Since the advent of numeric pagers, after you entered your ‘digits’, you concluded by pressing’ #’ on your telephone keypad.   Unknown to anyone at our company, the infrastructure supplier switched the protocol to pressing the ‘star’ button after you left your message.  We were just a month from launch when I found out.  Why was this so important?

Muscle memory is the most ‘hard-wired’ of all behaviors.  The first users of the new device were going to be existing users, right?  Yes BUT …  Of more importance were those leaving messages for these customers who were accustomed to pressing ‘#’.

We had the change made back to # and, at least that problem was taken care of successfully.  There was more ‘fixin’ needed that I’ll cover in additional posts.

Category

If you can create a new category (where yours is the first product of its kind) that links to an existing one that is familiar, you have a leg up on the competition.  First there were supercomputers, and later mini-supercomputers and super-minicomputers.  I’m sure you can think of more.  What many miss however is what we have, and will say, over and over again: because hi-tech marketing is different from consumer marketing, a number of players in the communications infrastructure need to “buy in” to the term you use because it needs to be used by others to become accepted.  Otherwise it’s just more of what we called at Gartner SSVH (Self-Serving Vendor Hype).  If you are creating a new category, start with those you can trust (or from whom you can ‘buy’ silence under NDA) and gauge their reaction.  How fast do they ‘get it’?  Does is seem stupid to them? Or do they wish they had thought of it first?  Don’t go forward unless you pass the ‘no puffery’ test.

Other Elements

By the time you get the first three buttoned up, the last three should almost fall into place:

  • That provides (Key Benefit … Boil it down to something short and memorable)
  • Unlike (Primary Competition … Don’t say there isn’t any. At the minimum it’s the current way of doing things)
  • Who/Which (Competitor’s Main Benefit … If you didn’t study your competitor first you shouldn’t be here)

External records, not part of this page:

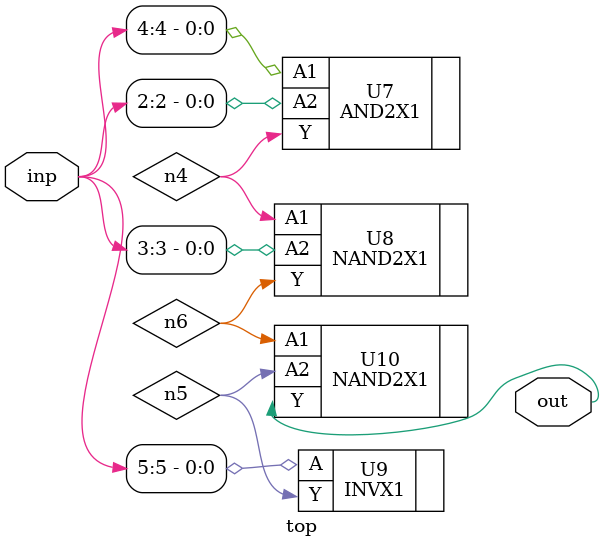
<source format=sv>


module top ( inp, out );
  input [5:0] inp;
  output out;
  wire   n4, n5, n6;

  AND2X1 U7 ( .A1(inp[4]), .A2(inp[2]), .Y(n4) );
  NAND2X1 U8 ( .A1(n4), .A2(inp[3]), .Y(n6) );
  INVX1 U9 ( .A(inp[5]), .Y(n5) );
  NAND2X1 U10 ( .A1(n6), .A2(n5), .Y(out) );
endmodule


</source>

That’s all there is to it! It will take a lot of work, over a few months of concerted effort, to get an acceptable working draft, but I can assure you it will be worth it.

Where Do I Start?

A strong suggestion …  Begin by asking key executives in your company/division, SBU, etc. a set of up to 10 of identical open-ended questions, in the same order, that you can compare and contrast with each other.  Find out what is in agreement and where opinions diverge.

Here’s a beginning:

  • Who is/are our target markets?
  • Why do customer buy/why will they buy our product/service?
  • What would you call the segment of the market we might be in?
  • What is/are our key benefits?
  • How are we different from the competition?
  • How are we different from how our target market does things today?
  • What is our main competitions best feature/benefit?

Sound famiiar?  Once you get your results, you’ll have a good start on “Iterating towards the truth” (Skip Bushee, founder of InfoCorp, later acquired by Gartner Group).